# New essential oil



## Basicgrey7 (Oct 8, 2013)

I went to our organic store in town and got .5floz of lemongrass, aura cacia brand essential oil. Is this concentrated and do I need to dilute it? In the booklet it mentions adding To water to make massage oils, room sprays, etc. it says not to use undiluted on your skin. For example, it says for body mist , 24 drops for 4 oz water. Does anyone know how I'd convert this ? Also, I got some olive oil, palm, and coconut. Is there a good simple recipe for these ingredients about 2lbs worth ? Thank you


----------



## lsg (Oct 9, 2013)

If you are going to make soap with this e.o. then it will scent about 16 oz of oils for soap.


----------



## DeeAnna (Oct 10, 2013)

LSG is right. Yes, lemongrass is concentrated, but for soap you would use it as-is -- you don't dilute the essential oil (EO). For use on the skin, yes, you would dilute it in water, oil, lotion, etc. as recommended. 

"...Does anyone know how I'd convert this?..." Um, I am not sure what you mean by this. Clarify, please?

As far as your questions about soap:

You could make a nice soap with a blend of 20% coconut oil, 40% palm, and 40% olive. 

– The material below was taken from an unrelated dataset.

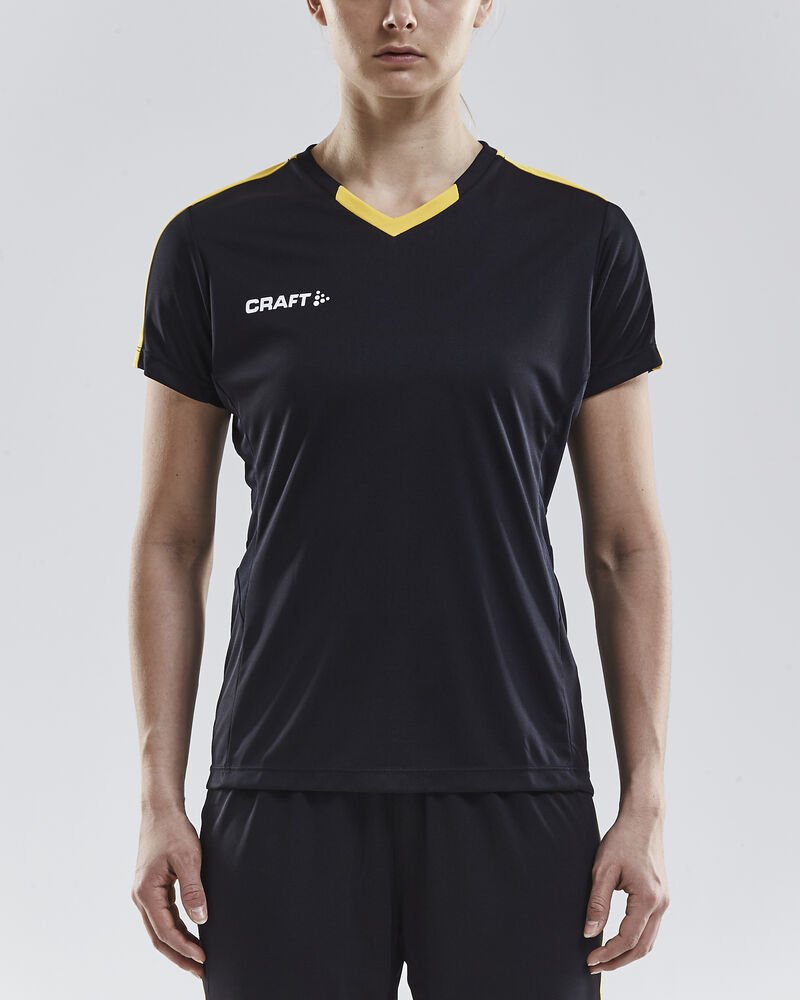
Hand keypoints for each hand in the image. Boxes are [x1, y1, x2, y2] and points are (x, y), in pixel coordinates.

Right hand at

It is always wise to use a soap recipe calculator to determine the amount of sodium hydroxide (lye) and water needed for a soap recipe. See http://www.soapmakingforum.com/showthread.php?t=2957

Here is how to calculate the amount of oils needed to make enough soap to fill a 2 lb mold: http://www.soapmakingforum.com/showthread.php?t=2909

Other resources for making soap, including recipes:
http://www.millersoap.com/
http://www.soapcalc.net/
https://www.thesage.com/index.html


----------



## green soap (Oct 10, 2013)

As far as drops and teaspoons:

150 drops in one teaspoon

3 teaspoons in 1 tablespoon

about 2 tablespoons in one ounce.

This is a rough guide because it all depend of course on the density of the individual essential oils and they do vary a bit.  The above reference is for water, which has density of 1 g/cc, while most oils have density ~.90 g/cc.


----------



## Lindy (Oct 18, 2013)

When you are working with essential oils you will want to work with drops or grams because they are all *concentrated*, that is what essential oils are.  Keep your percentage to beneath 3% for soaps and 1% for leave-on products as they are over the counter drugs and all come with contra-indicators.


----------